• Supplied records
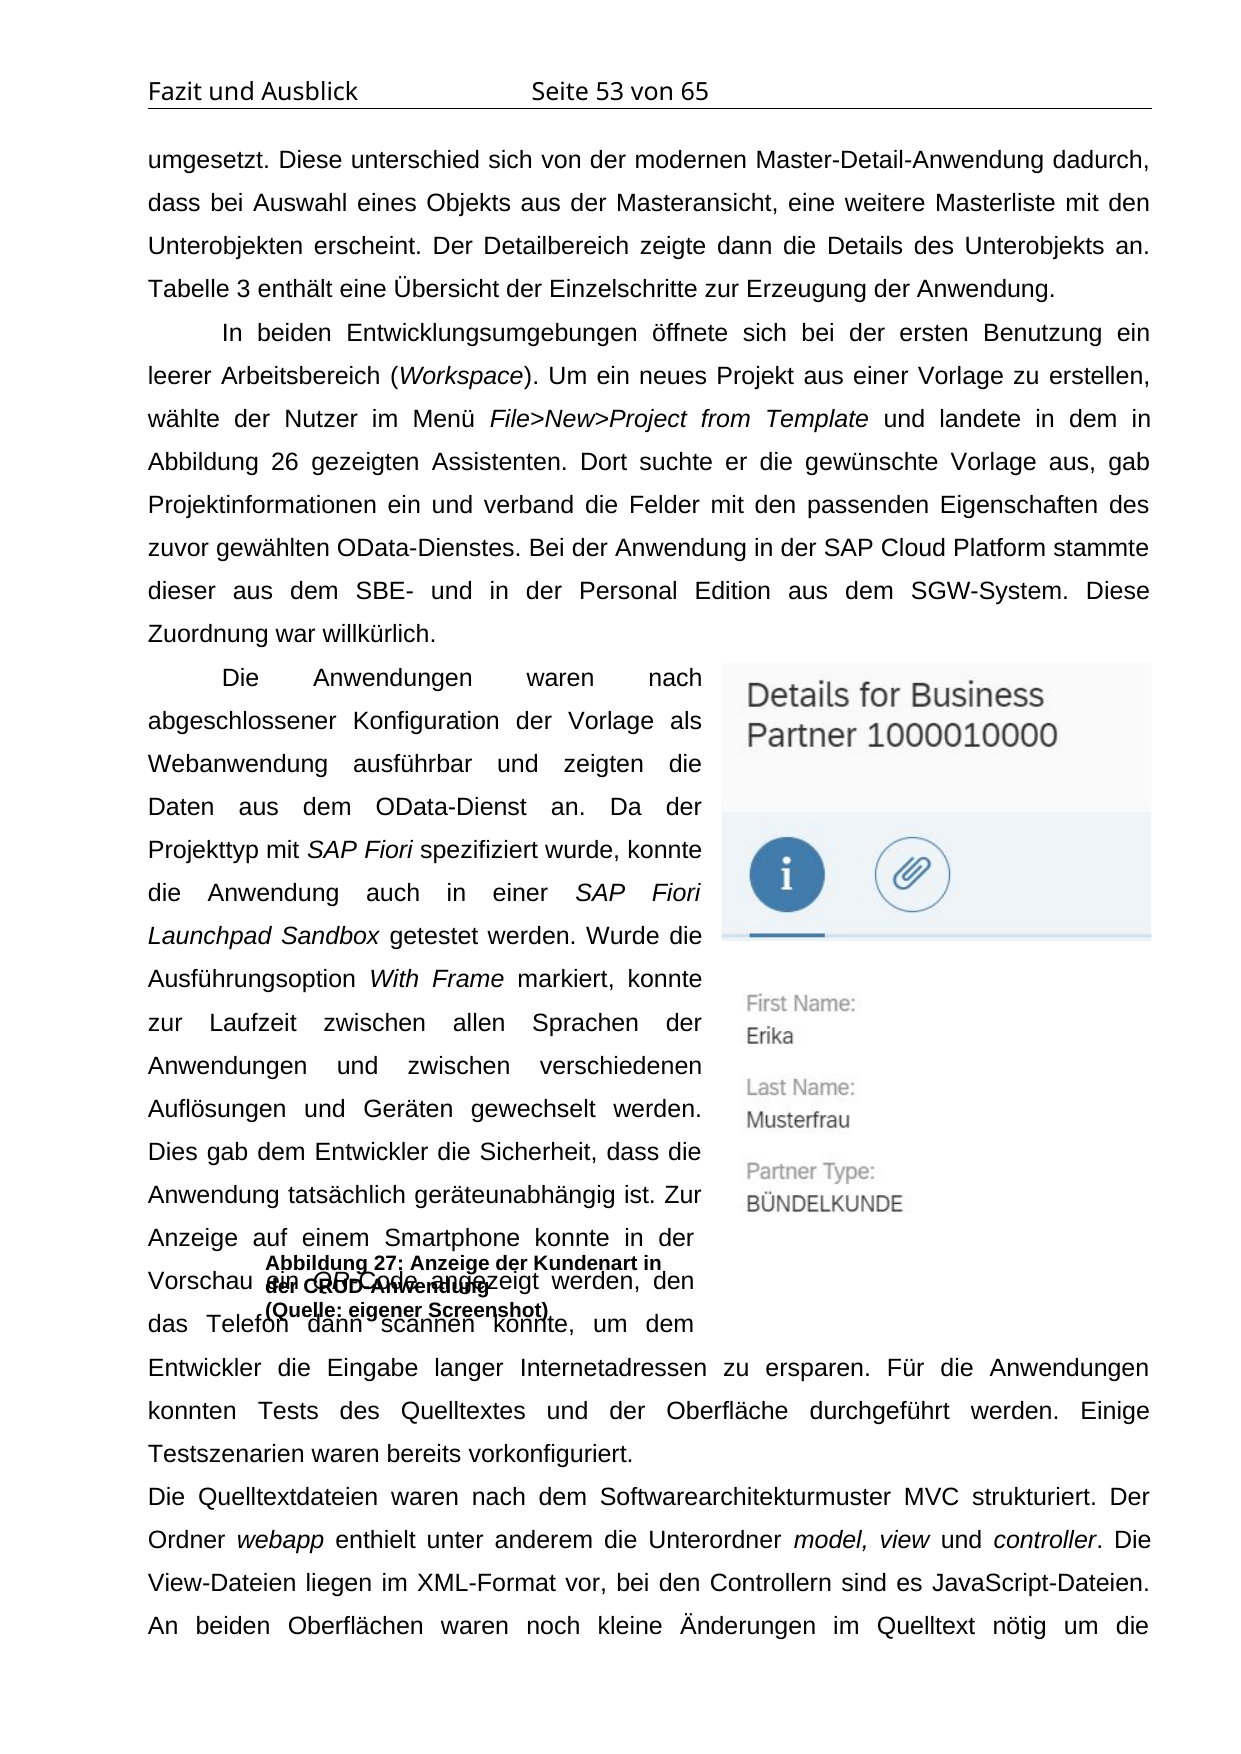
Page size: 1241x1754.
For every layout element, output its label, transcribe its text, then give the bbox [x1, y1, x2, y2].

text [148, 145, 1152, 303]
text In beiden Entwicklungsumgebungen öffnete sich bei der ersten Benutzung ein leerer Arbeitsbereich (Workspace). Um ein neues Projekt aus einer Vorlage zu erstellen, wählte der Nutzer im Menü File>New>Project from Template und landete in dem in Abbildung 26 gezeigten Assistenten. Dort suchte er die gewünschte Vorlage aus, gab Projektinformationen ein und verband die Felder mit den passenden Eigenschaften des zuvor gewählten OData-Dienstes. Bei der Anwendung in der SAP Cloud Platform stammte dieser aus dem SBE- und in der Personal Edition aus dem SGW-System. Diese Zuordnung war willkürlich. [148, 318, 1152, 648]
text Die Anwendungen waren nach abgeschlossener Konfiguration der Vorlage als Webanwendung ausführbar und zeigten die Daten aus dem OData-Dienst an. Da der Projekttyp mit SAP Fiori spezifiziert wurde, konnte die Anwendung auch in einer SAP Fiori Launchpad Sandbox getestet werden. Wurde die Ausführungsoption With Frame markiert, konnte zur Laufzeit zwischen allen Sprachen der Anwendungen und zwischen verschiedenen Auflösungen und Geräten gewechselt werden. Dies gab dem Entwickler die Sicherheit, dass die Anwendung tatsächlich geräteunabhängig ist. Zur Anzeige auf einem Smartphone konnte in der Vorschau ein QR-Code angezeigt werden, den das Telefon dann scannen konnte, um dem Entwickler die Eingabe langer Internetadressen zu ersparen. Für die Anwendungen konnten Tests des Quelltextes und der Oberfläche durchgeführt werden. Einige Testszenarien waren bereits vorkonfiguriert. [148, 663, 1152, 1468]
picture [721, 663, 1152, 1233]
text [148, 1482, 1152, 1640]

--

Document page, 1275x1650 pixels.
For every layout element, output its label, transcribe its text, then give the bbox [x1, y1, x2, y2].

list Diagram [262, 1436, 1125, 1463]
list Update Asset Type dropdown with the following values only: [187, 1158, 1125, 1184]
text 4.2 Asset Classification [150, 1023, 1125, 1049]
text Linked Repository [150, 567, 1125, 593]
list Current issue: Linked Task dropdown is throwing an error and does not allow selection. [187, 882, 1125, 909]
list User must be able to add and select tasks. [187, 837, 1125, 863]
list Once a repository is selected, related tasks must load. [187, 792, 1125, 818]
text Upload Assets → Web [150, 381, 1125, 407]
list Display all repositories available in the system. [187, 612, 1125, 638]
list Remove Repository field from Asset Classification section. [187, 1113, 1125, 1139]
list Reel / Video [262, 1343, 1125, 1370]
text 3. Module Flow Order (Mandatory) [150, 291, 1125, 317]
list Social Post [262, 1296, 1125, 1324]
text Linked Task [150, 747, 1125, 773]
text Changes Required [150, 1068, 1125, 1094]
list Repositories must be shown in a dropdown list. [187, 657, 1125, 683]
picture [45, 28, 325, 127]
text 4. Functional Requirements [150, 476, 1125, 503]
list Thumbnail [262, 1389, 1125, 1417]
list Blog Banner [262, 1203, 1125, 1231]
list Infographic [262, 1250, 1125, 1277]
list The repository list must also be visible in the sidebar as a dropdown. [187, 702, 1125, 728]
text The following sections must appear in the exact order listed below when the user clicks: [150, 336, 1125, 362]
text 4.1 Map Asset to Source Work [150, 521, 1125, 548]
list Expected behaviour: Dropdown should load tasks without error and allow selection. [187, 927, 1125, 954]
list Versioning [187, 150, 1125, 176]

• Work instructions
For the word "following", find all matching lines in the entries above and copy them out.

• Written reply
list Update Asset Type dropdown with the following values only: [187, 1158, 1125, 1184]
text The following sections must appear in the exact order listed below when the user clicks: [150, 336, 1125, 362]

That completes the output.